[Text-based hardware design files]

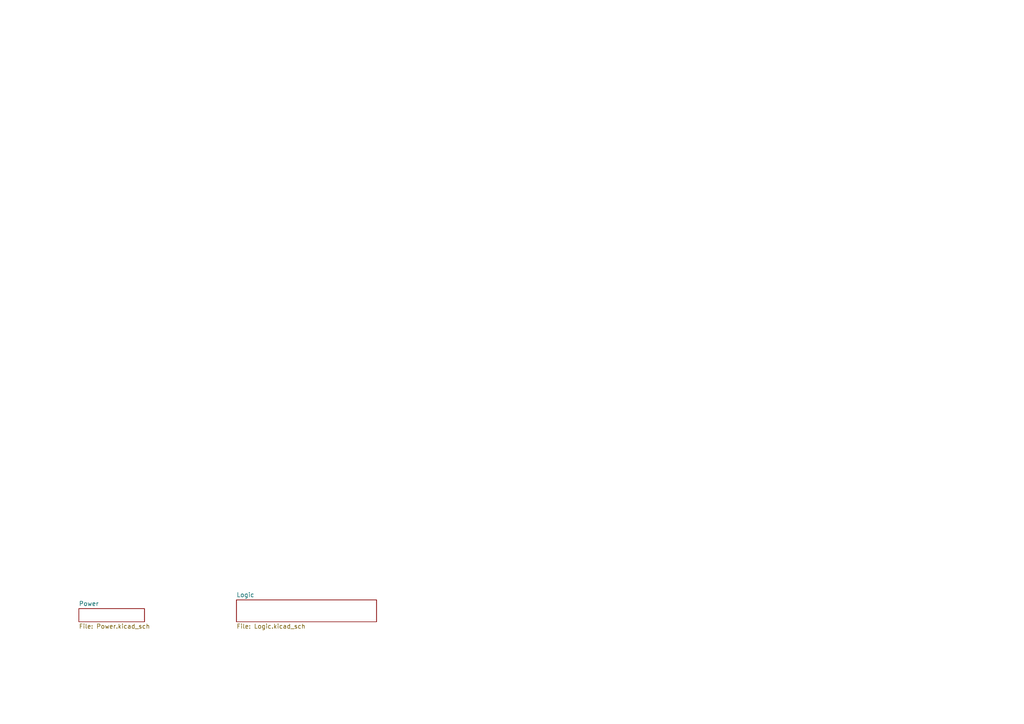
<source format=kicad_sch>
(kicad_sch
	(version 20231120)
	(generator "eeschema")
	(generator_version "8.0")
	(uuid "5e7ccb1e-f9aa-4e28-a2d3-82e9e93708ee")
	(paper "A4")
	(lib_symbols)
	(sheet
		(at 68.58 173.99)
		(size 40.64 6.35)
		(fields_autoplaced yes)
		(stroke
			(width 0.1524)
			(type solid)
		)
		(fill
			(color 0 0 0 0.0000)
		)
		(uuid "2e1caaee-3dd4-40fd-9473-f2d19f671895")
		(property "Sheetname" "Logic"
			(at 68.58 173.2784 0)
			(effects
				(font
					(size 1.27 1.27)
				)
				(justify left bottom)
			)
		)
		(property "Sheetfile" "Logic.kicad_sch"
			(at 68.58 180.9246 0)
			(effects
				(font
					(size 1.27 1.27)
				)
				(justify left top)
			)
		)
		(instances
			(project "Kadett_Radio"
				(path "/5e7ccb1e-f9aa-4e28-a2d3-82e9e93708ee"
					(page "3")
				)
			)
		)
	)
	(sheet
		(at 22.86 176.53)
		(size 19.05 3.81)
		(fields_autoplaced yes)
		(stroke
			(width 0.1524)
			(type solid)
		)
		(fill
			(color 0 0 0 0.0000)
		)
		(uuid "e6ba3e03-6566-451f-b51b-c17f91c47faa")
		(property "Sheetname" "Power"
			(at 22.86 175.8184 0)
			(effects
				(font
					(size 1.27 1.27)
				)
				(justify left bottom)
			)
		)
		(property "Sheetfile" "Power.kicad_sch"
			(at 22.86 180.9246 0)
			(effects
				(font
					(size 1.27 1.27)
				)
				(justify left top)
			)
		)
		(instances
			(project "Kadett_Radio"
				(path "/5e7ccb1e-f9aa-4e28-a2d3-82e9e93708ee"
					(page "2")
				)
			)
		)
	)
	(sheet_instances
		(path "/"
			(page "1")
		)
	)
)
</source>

--- AIM OF THE EXERCISE ---
Return each line of the data, keeping its wording exact and omitting pictures.

--- RESULT FOR THIS EXERCISE ---
<source format=kicad_sch>
(kicad_sch
	(version 20231120)
	(generator "eeschema")
	(generator_version "8.0")
	(uuid "5e7ccb1e-f9aa-4e28-a2d3-82e9e93708ee")
	(paper "A4")
	(lib_symbols)
	(sheet
		(at 68.58 173.99)
		(size 40.64 6.35)
		(fields_autoplaced yes)
		(stroke
			(width 0.1524)
			(type solid)
		)
		(fill
			(color 0 0 0 0.0000)
		)
		(uuid "2e1caaee-3dd4-40fd-9473-f2d19f671895")
		(property "Sheetname" "Logic"
			(at 68.58 173.2784 0)
			(effects
				(font
					(size 1.27 1.27)
				)
				(justify left bottom)
			)
		)
		(property "Sheetfile" "Logic.kicad_sch"
			(at 68.58 180.9246 0)
			(effects
				(font
					(size 1.27 1.27)
				)
				(justify left top)
			)
		)
		(instances
			(project "Kadett_Radio"
				(path "/5e7ccb1e-f9aa-4e28-a2d3-82e9e93708ee"
					(page "3")
				)
			)
		)
	)
	(sheet
		(at 22.86 176.53)
		(size 19.05 3.81)
		(fields_autoplaced yes)
		(stroke
			(width 0.1524)
			(type solid)
		)
		(fill
			(color 0 0 0 0.0000)
		)
		(uuid "e6ba3e03-6566-451f-b51b-c17f91c47faa")
		(property "Sheetname" "Power"
			(at 22.86 175.8184 0)
			(effects
				(font
					(size 1.27 1.27)
				)
				(justify left bottom)
			)
		)
		(property "Sheetfile" "Power.kicad_sch"
			(at 22.86 180.9246 0)
			(effects
				(font
					(size 1.27 1.27)
				)
				(justify left top)
			)
		)
		(instances
			(project "Kadett_Radio"
				(path "/5e7ccb1e-f9aa-4e28-a2d3-82e9e93708ee"
					(page "2")
				)
			)
		)
	)
	(sheet_instances
		(path "/"
			(page "1")
		)
	)
)
</source>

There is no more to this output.